(Data for review begins)

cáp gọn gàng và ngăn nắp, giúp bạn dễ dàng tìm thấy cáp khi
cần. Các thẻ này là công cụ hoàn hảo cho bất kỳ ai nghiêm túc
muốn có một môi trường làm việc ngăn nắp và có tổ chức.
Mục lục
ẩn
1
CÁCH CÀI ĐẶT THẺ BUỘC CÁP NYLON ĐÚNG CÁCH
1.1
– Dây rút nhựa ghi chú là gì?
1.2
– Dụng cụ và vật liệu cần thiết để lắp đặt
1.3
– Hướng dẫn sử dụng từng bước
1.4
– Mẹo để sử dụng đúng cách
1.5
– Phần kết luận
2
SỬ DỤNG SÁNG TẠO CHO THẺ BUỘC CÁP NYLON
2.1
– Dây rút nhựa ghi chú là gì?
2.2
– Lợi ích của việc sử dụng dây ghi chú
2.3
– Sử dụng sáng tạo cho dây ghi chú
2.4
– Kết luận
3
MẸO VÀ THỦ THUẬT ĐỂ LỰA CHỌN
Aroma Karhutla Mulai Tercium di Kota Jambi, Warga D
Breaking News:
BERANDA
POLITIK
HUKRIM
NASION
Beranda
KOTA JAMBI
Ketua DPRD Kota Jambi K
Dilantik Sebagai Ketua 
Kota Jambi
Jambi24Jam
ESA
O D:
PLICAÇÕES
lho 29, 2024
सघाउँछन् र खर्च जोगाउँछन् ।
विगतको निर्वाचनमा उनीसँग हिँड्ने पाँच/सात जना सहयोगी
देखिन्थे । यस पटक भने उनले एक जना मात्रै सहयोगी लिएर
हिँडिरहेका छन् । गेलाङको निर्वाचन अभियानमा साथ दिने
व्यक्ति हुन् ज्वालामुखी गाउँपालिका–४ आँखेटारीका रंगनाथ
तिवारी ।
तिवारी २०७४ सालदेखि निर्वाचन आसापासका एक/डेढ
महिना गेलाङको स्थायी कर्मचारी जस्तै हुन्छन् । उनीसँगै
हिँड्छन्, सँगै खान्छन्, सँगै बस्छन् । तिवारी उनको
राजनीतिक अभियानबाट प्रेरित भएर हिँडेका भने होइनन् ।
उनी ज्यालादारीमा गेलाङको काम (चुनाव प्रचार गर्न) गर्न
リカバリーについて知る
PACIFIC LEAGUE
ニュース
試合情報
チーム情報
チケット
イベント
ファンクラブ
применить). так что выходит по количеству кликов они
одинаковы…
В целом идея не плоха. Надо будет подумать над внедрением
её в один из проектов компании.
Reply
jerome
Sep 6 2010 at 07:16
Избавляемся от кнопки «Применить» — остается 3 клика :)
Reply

(Data for review ends)

Repeat the listing above exactly, keeping every word as it stands.

cáp gọn gàng và ngăn nắp, giúp bạn dễ dàng tìm thấy cáp khi
cần. Các thẻ này là công cụ hoàn hảo cho bất kỳ ai nghiêm túc
muốn có một môi trường làm việc ngăn nắp và có tổ chức.
Mục lục
ẩn
1
CÁCH CÀI ĐẶT THẺ BUỘC CÁP NYLON ĐÚNG CÁCH
1.1
– Dây rút nhựa ghi chú là gì?
1.2
– Dụng cụ và vật liệu cần thiết để lắp đặt
1.3
– Hướng dẫn sử dụng từng bước
1.4
– Mẹo để sử dụng đúng cách
1.5
– Phần kết luận
2
SỬ DỤNG SÁNG TẠO CHO THẺ BUỘC CÁP NYLON
2.1
– Dây rút nhựa ghi chú là gì?
2.2
– Lợi ích của việc sử dụng dây ghi chú
2.3
– Sử dụng sáng tạo cho dây ghi chú
2.4
– Kết luận
3
MẸO VÀ THỦ THUẬT ĐỂ LỰA CHỌN
Aroma Karhutla Mulai Tercium di Kota Jambi, Warga D
Breaking News:
BERANDA
POLITIK
HUKRIM
NASION
Beranda
KOTA JAMBI
Ketua DPRD Kota Jambi K
Dilantik Sebagai Ketua 
Kota Jambi
Jambi24Jam
ESA
O D:
PLICAÇÕES
lho 29, 2024
सघाउँछन् र खर्च जोगाउँछन् ।
विगतको निर्वाचनमा उनीसँग हिँड्ने पाँच/सात जना सहयोगी
देखिन्थे । यस पटक भने उनले एक जना मात्रै सहयोगी लिएर
हिँडिरहेका छन् । गेलाङको निर्वाचन अभियानमा साथ दिने
व्यक्ति हुन् ज्वालामुखी गाउँपालिका–४ आँखेटारीका रंगनाथ
तिवारी ।
तिवारी २०७४ सालदेखि निर्वाचन आसापासका एक/डेढ
महिना गेलाङको स्थायी कर्मचारी जस्तै हुन्छन् । उनीसँगै
हिँड्छन्, सँगै खान्छन्, सँगै बस्छन् । तिवारी उनको
राजनीतिक अभियानबाट प्रेरित भएर हिँडेका भने होइनन् ।
उनी ज्यालादारीमा गेलाङको काम (चुनाव प्रचार गर्न) गर्न
リカバリーについて知る
PACIFIC LEAGUE
ニュース
試合情報
チーム情報
チケット
イベント
ファンクラブ
применить). так что выходит по количеству кликов они
одинаковы…
В целом идея не плоха. Надо будет подумать над внедрением
её в один из проектов компании.
Reply
jerome
Sep 6 2010 at 07:16
Избавляемся от кнопки «Применить» — остается 3 клика :)
Reply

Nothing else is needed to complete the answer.